# PROMPT
Beginning with the line that contains "image reveals immunohistochemical" in the material below, print each line exactly until the line that contains "staining of testis" has been printed, then stop.

# RECORDS TO USE
====================

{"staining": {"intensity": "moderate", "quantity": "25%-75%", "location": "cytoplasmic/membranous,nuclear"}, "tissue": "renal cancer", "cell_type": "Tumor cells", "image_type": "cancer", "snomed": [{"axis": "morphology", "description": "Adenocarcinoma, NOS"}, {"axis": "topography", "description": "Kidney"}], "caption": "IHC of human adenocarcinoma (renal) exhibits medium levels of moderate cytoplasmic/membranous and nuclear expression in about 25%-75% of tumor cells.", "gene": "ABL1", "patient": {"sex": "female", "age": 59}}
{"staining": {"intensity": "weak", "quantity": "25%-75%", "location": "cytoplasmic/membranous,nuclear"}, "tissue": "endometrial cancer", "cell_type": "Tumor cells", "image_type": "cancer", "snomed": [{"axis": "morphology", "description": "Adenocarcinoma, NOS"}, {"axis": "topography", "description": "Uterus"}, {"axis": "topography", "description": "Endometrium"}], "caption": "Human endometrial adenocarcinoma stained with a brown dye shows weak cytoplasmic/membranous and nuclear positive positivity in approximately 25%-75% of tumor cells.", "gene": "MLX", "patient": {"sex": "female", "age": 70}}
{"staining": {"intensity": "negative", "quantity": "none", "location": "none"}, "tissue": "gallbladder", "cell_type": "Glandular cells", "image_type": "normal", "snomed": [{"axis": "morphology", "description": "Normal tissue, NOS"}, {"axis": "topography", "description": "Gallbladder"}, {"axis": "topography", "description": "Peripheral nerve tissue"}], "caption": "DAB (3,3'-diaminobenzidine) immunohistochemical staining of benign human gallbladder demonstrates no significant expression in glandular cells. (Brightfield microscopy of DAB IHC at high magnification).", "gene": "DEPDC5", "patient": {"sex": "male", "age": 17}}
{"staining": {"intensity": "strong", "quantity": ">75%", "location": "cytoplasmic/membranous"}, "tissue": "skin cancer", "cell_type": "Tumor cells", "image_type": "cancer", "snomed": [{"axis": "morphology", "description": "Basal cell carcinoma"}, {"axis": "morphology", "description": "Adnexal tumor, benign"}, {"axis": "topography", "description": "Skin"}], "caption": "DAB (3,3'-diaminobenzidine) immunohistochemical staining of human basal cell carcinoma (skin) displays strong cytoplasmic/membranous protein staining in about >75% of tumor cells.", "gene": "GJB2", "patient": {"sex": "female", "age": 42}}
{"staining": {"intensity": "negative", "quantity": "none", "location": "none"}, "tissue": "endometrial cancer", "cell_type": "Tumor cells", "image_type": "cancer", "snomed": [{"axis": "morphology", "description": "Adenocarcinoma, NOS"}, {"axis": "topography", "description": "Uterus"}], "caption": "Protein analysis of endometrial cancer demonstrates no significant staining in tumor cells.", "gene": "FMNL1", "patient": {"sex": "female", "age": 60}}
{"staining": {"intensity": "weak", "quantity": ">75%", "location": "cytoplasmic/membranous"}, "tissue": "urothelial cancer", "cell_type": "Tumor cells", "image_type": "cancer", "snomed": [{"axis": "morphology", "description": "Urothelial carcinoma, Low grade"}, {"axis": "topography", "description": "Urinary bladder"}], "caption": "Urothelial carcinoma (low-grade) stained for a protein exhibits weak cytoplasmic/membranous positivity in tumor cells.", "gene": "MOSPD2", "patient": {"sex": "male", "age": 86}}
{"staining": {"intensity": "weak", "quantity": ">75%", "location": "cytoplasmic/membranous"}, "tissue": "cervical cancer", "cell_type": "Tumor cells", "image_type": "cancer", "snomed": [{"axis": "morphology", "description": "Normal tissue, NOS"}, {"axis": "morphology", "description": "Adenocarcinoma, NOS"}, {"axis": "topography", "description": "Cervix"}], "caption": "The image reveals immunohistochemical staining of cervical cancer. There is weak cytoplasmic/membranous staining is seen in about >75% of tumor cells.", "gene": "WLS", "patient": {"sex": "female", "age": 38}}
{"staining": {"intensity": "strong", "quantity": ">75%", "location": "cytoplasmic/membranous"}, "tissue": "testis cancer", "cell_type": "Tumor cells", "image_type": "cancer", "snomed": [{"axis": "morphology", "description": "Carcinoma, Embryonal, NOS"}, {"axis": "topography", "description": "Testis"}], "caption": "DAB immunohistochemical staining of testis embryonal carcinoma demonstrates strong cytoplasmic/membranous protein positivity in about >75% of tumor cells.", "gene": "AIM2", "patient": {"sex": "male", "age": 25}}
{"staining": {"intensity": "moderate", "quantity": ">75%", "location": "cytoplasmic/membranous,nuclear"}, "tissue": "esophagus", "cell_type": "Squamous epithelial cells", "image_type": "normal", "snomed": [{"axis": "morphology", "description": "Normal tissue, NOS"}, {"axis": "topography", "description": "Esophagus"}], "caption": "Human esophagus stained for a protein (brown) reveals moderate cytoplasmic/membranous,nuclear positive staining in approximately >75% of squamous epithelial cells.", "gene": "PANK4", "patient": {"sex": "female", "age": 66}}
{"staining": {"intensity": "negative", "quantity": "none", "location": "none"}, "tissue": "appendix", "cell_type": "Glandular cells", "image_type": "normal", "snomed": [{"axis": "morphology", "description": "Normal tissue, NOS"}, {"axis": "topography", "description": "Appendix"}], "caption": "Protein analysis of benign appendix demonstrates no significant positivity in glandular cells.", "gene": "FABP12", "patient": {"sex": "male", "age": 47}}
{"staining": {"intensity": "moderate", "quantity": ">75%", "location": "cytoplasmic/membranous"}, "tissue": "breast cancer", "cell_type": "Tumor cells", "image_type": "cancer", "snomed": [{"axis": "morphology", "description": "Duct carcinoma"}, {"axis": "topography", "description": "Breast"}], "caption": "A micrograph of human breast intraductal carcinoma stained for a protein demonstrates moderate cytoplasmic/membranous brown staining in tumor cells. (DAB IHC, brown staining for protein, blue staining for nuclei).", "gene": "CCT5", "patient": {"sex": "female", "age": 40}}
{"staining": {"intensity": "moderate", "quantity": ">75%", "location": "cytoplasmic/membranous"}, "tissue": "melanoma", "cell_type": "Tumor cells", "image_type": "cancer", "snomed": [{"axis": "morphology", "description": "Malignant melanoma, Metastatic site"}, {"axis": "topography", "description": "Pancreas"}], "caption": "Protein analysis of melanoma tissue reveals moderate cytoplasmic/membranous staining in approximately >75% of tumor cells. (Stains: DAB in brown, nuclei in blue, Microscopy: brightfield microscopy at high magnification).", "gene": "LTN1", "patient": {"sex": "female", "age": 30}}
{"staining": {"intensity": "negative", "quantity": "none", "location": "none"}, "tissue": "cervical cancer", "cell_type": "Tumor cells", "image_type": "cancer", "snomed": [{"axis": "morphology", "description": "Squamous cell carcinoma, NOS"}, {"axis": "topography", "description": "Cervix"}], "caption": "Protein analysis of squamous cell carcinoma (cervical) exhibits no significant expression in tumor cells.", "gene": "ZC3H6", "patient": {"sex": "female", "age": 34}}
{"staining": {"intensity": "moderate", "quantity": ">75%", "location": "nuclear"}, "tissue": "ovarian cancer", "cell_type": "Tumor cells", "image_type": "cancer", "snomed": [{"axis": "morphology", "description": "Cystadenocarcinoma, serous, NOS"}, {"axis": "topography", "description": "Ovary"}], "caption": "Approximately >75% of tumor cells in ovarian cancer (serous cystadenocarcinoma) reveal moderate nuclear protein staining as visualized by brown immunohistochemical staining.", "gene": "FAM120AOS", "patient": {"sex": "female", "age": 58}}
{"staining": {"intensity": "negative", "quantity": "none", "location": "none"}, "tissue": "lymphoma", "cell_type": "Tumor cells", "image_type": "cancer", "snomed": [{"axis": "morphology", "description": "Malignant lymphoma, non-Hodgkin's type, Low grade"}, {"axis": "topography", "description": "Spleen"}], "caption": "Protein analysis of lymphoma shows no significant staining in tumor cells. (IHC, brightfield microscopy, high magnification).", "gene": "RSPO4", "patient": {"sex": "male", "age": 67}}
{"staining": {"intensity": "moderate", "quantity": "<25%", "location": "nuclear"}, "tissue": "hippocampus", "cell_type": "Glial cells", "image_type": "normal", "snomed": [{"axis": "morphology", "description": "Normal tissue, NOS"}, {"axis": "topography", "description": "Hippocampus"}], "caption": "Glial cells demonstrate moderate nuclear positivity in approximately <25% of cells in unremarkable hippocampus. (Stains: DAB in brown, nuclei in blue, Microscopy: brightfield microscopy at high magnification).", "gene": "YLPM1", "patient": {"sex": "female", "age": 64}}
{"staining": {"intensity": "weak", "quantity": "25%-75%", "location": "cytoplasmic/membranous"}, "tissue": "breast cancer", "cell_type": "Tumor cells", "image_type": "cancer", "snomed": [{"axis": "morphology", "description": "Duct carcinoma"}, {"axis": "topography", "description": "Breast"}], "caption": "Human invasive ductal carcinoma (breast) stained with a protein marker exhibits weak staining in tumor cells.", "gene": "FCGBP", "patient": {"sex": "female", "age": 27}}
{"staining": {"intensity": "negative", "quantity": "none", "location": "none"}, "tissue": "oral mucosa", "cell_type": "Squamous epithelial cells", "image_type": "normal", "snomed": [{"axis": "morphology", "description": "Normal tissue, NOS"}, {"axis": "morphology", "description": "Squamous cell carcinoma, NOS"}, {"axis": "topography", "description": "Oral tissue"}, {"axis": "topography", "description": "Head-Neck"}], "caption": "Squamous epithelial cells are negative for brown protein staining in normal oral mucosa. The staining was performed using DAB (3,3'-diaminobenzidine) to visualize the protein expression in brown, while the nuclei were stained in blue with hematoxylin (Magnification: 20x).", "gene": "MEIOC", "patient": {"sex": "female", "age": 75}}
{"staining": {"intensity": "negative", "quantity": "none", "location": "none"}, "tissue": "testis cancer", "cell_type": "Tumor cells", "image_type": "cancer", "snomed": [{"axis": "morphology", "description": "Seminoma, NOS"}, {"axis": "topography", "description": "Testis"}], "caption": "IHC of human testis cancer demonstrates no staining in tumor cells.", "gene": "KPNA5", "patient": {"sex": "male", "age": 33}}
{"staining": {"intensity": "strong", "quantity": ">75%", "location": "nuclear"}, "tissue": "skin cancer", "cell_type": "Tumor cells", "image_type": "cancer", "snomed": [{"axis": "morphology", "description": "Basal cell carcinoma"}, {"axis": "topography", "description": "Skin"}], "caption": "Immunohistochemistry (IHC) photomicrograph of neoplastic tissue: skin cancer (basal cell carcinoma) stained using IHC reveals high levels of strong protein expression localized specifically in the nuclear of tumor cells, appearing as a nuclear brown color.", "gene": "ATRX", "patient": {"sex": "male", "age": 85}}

====================

# RESPONSE TO THIS TASK
{"staining": {"intensity": "weak", "quantity": ">75%", "location": "cytoplasmic/membranous"}, "tissue": "cervical cancer", "cell_type": "Tumor cells", "image_type": "cancer", "snomed": [{"axis": "morphology", "description": "Normal tissue, NOS"}, {"axis": "morphology", "description": "Adenocarcinoma, NOS"}, {"axis": "topography", "description": "Cervix"}], "caption": "The image reveals immunohistochemical staining of cervical cancer. There is weak cytoplasmic/membranous staining is seen in about >75% of tumor cells.", "gene": "WLS", "patient": {"sex": "female", "age": 38}}
{"staining": {"intensity": "strong", "quantity": ">75%", "location": "cytoplasmic/membranous"}, "tissue": "testis cancer", "cell_type": "Tumor cells", "image_type": "cancer", "snomed": [{"axis": "morphology", "description": "Carcinoma, Embryonal, NOS"}, {"axis": "topography", "description": "Testis"}], "caption": "DAB immunohistochemical staining of testis embryonal carcinoma demonstrates strong cytoplasmic/membranous protein positivity in about >75% of tumor cells.", "gene": "AIM2", "patient": {"sex": "male", "age": 25}}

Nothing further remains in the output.